Tuesday’s vote marks the second time the city has attempted to annex Area 1. In August 2006, the BMA voted to annex Area 1, and in response a group of residents filed a lawsuit to stop it. One of their arguments was the city failed to display the plan of services for Area 1 in three locations — as per state law. For Area 1, Kingsport posted the plan in two locations — City Hall and the planning office.
Realizing their mistake, city leaders pulled Areas 2 and 3 from the BMA’s agenda in September and voted in January to repeal the annexation of Area 1. To comply with state law, the city now displays the plan of services at City Hall, the planning office and the Kingsport Public Library.
Originally all eight annexations were to occur before the end of the year, but with the city’s new elementary school in the Rock Springs community being pushed back to an August 2009 open date, city planners have said there was no rush to annex Areas 6, 7 and 8.
The eight areas proposed to be annexed include approximately 969 acres and at least 585 people. The cost to provide water and sewer to these areas is estimated to be $2.33 million and $6 million, respectively.
The city’s long-range annexation plan in the Rock Springs community is still in effect and carries through 2011. The plan includes nearly 3,100 acres and approximately 2,000 residents in the Rock Springs and Sullivan Gardens communities.

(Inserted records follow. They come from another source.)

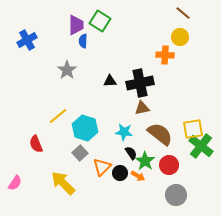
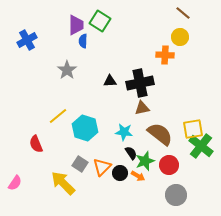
gray square: moved 11 px down; rotated 14 degrees counterclockwise
green star: rotated 18 degrees clockwise
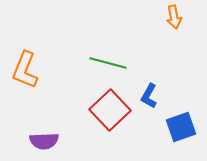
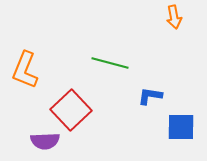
green line: moved 2 px right
blue L-shape: moved 1 px right; rotated 70 degrees clockwise
red square: moved 39 px left
blue square: rotated 20 degrees clockwise
purple semicircle: moved 1 px right
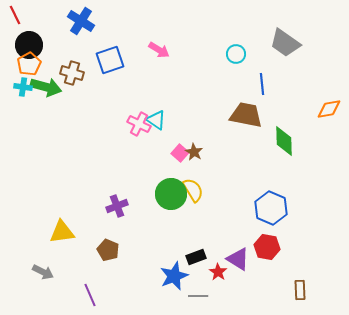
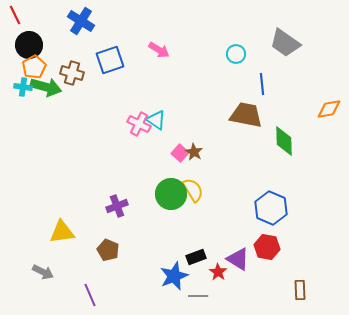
orange pentagon: moved 5 px right, 3 px down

In other business Tuesday night the BMA:
• Voted 5-1 to give Campbell a 2.5 percent pay increase, thus taking his salary from $129,615 a year to $132,856 a year. The 2.5 percent increase takes Campbell’s total raise to 6.5 percent — the maximum any other city employee could receive and the same amount as 23 other city employees received back in July. Alderman Ken Marsh voted against the action.
• Allocated on final reading $11,752 to the Downtown Kingsport Association to help pay for rent and improvements in connection with the arts courses being offered by East Tennessee State University in downtown Kingsport. Alderman Pat Shull voted against the measure.
• Approved on final reading the funding to purchase the Tri-City Linen and Uniform Co. property, which is a property city leaders envision to use, some way, in connection to the proposed academic village downtown. Marsh and Shull voted against the measure.
• Accepted a $47,645 donation from the K-PLAY Sports Council, which will be used as the matching portion of a $250,000 state grant. The money will be used to fund the installation of lights at two ball fields at Domtar Park, one soccer field at Eastman Park, and parking lot lights at both parks.
• Approved on final reading the annexation of the Colonial Heights Presbyterian Church. Colonial Heights Presbyterian requested annexation in order to receive city services, notably fire and police protection, and for a reduction in water and sewer expenses.